Figure 3: Samples from the posterior predictive in the cluster-based model.

  1. We can verify that features of the real dataset are accurately captured by features of the posterior predictive. One subtlety is that there is a danger of overfitting features in the posterior predictive. It is best to choose features of the data that are not directly modeled (e.g., if you use slope in the model estimation, then don’t evaluate the posterior predictive using the slope, since by definition this will be well-captured). In the block below, we compute the skewness for each simulated station dataset from the three different models. These skewnesses are plotted as histograms, with the true dataset’s skewness indicated by a vertical line.

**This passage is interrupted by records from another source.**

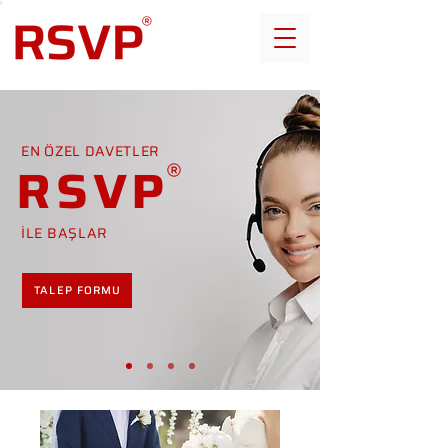
EN ÖZEL DAVETLER
RSVP
İLE BAŞLAR
TALEP FORMU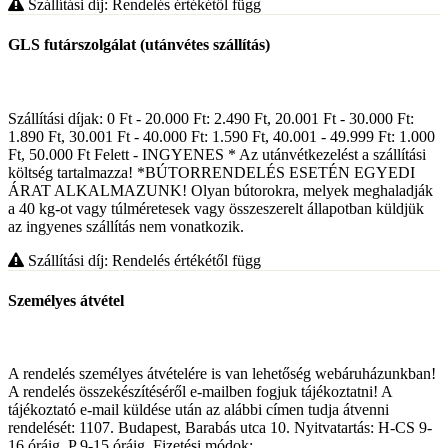
Szállítási díj: Rendelés értékétől függ
GLS futárszolgálat (utánvétes szállítás)
Szállítási díjak: 0 Ft - 20.000 Ft: 2.490 Ft, 20.001 Ft - 30.000 Ft:
1.890 Ft, 30.001 Ft - 40.000 Ft: 1.590 Ft, 40.001 - 49.999 Ft: 1.000
Ft, 50.000 Ft Felett - INGYENES * Az utánvétkezelést a szállítási
költség tartalmazza! *BÚTORRENDELÉS ESETÉN EGYEDI
ÁRAT ALKALMAZUNK! Olyan bútorokra, melyek meghaladják
a 40 kg-ot vagy túlméretesek vagy összeszerelt állapotban küldjük
az ingyenes szállítás nem vonatkozik.
Szállítási díj: Rendelés értékétől függ
Személyes átvétel
A rendelés személyes átvételére is van lehetőség webáruházunkban!
A rendelés összekészítéséről e-mailben fogjuk tájékoztatni! A
tájékoztató e-mail küldése után az alábbi címen tudja átvenni
rendelését: 1107. Budapest, Barabás utca 10. Nyitvatartás: H-CS 9-
16 óráig, P 9-15 óráig. Fizetési módok:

It seems that the model that uses clustering to define regions is able to simulate datasets with skewness similar to that in the real dataset.
apply_stat <- function(x, f) {
  z <- as.matrix(x, pars = "y_sim")
  tibble(
    "replicate" = seq_len(nrow(z)),
    "statistic" = apply(z, 1, f)
  )
}

skew <- function(x) {
  xdev <- x - mean(x)
  n <- length(x)
  r <- sum(xdev^3) / sum(xdev^2)^1.5
  r * sqrt(n) * (1 - 1/n)^1.5
}

posteriors <- map_dfr(models, ~ apply_stat(., skew), .id = "model")
truth <- skew(GM@data$log_pm25)
ggplot(posteriors, aes(statistic)) +
  geom_histogram(aes(fill = model), binwidth = 0.01) +
  geom_vline(xintercept = truth, col = "red") +
  scale_fill_brewer(palette = "Set3")
Posterior simulated skewness according to the three different models.

Figure 4: Posterior simulated skewness according to the three different models.


  1. Bayesian regression models that allow different slopes for different groups are called hierarchical models.↩︎